8th Concept: The Number of Contracts per Order
A Bid/Ask of say 1.5/1.8 for an option does not mean that you can sell/buy unlimited number of contracts in these prices. Make sure that your simulator provider takes into account the guaranteed minimum size for each quote and does not let you buy/sell arbitrary large numbers of contracts.
9th Concept: Choosing the Right Simulator Provider
The selection of the right trading simulator is very important. Use a simulator provided by an exchange or brokerage firm which will be as close as it gets to its actual web based or software based platform. Make sure that your simulator takes into account real commissions, fees and other expenses.
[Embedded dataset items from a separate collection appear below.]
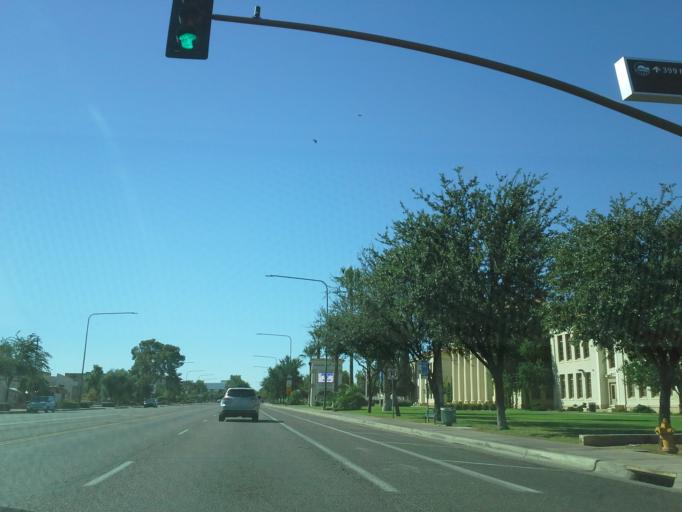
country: US
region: Arizona
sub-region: Maricopa County
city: Chandler
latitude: 33.3099
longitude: -111.8415
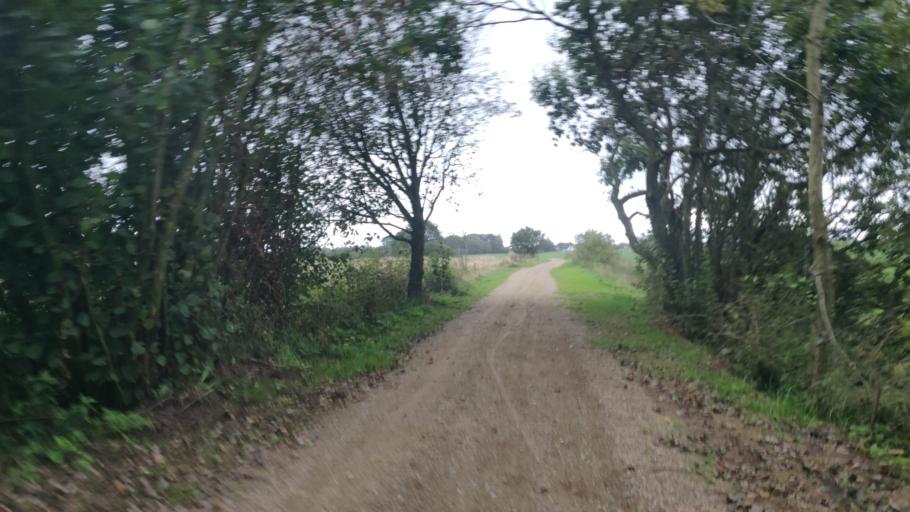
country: DK
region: South Denmark
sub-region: Kolding Kommune
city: Lunderskov
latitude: 55.5394
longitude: 9.3333
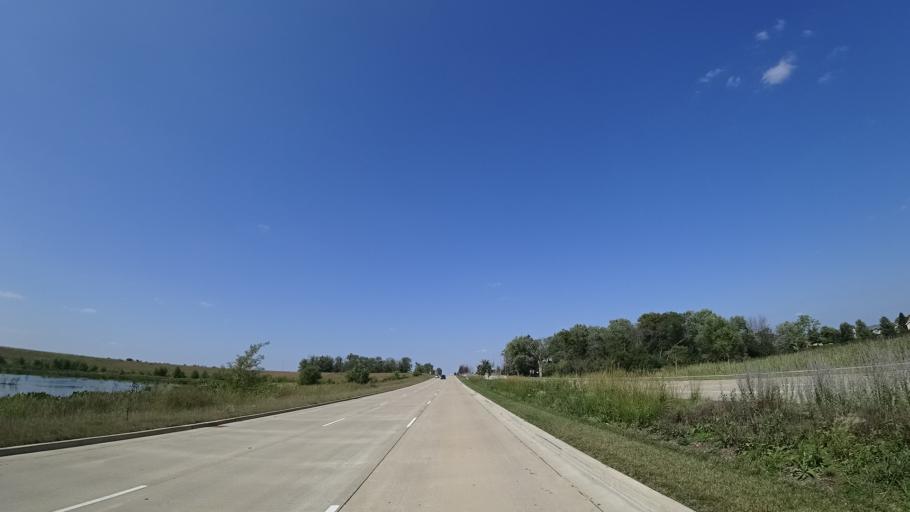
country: US
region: Illinois
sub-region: Cook County
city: Orland Hills
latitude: 41.5700
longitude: -87.8517
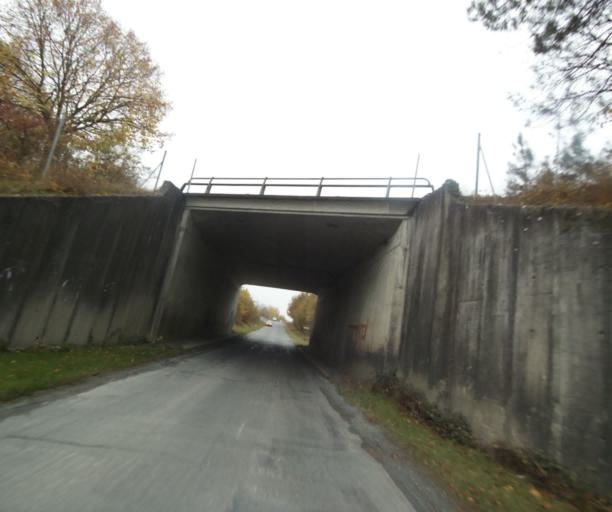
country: FR
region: Poitou-Charentes
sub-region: Departement de la Charente-Maritime
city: Saintes
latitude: 45.7542
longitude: -0.6685
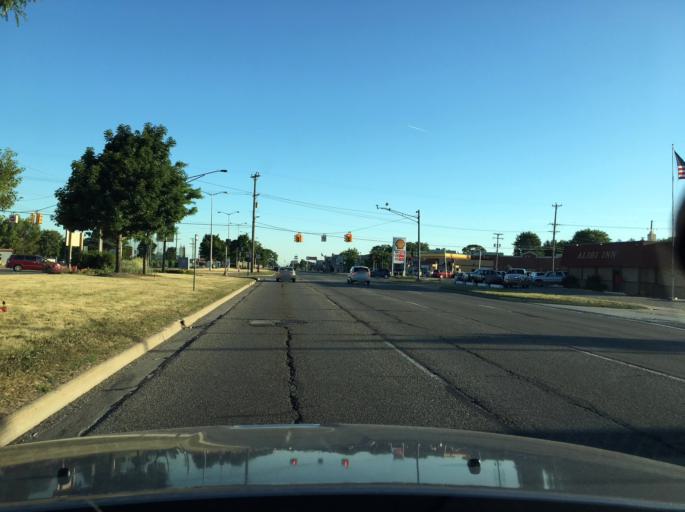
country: US
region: Michigan
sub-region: Macomb County
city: Fraser
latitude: 42.5405
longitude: -82.9087
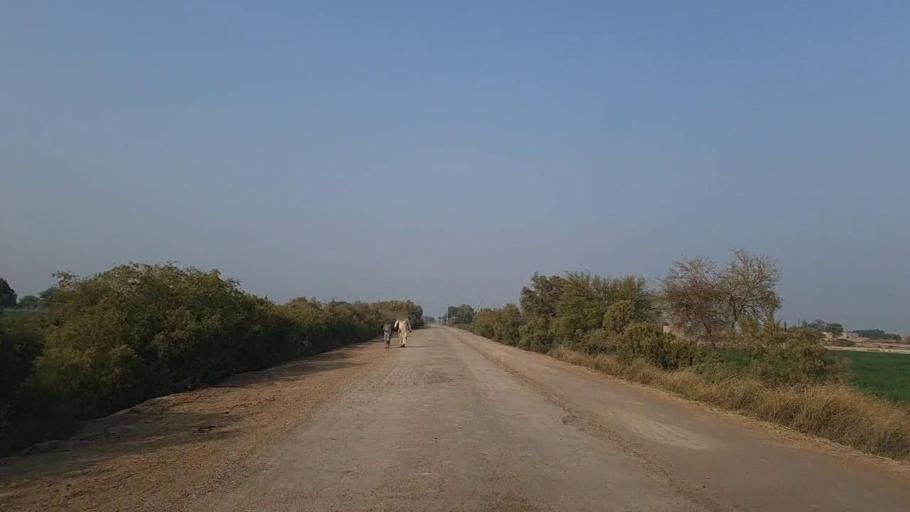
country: PK
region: Sindh
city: Nawabshah
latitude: 26.3395
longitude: 68.4892
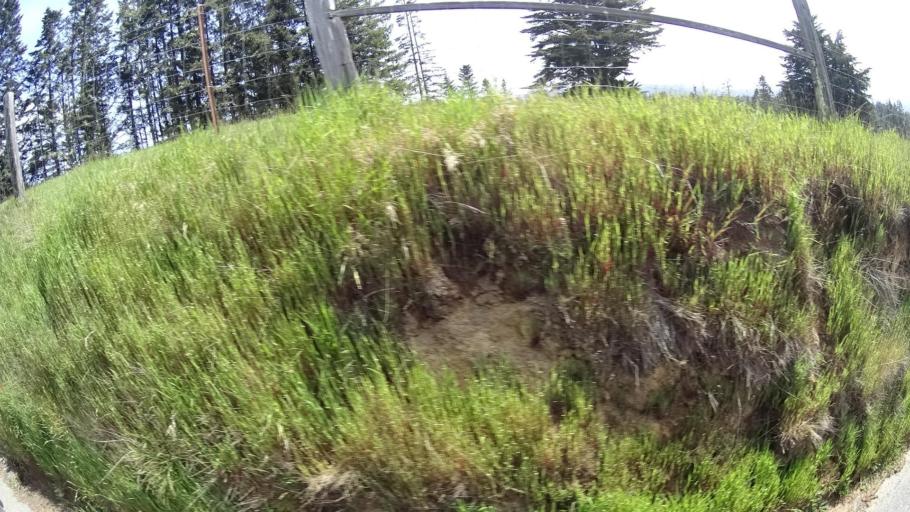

As an example, the Chicago Board of Options Exchange provides a free trading simulator based on OptionsXpress virtual trading tool.
Epilogue
I use to encourage my students to VT in derivatives for I believe it is an excellent way of getting a sense of the trading actuality and note the difference between academics and the real world. It is also a way for me to monitor first-hand how the market newcomers think and act. There are many trading professionals who do not advocate VT arguing that it is not meaningful and that you should use real accounts and real money if you want to learn how to trade. This is half true. Yes real trading cannot be duplicated in its entirety in a risk free environment and this is why virtual trading is often called ‘simulated trading’ (simulation is an imitation of a real process) not ‘emulated trading’ (an emulator duplicates the functions of one system using a different system). Aside of the technical issues of trading the psychological factors of dealing with real risk indeed cannot be emulated in any way with virtual money. The point is that just as you wouldn’t recommend a busy road for a first time driver you shouldn’t trade a strategy unless you have previously traded it virtually. At least you are not going to loose money from the aspects of trading that can be simulated. As for the psychological factors, you will be surprised to see that the greed-fear emotions are present to VT even though on a slightly different degree. Since virtual accounts usually overestimate trading performance (due to the lack of actual risk) you must bear in mind that though having success in VT does not imply success in real trading in the long run, not having success in VT almost guarantees a failure in real trading in the long run. My final advice is to make a mandatory rule that you will not engage in real trading unless you show decent and stable profits in the majority (if not all) of your virtual accounts.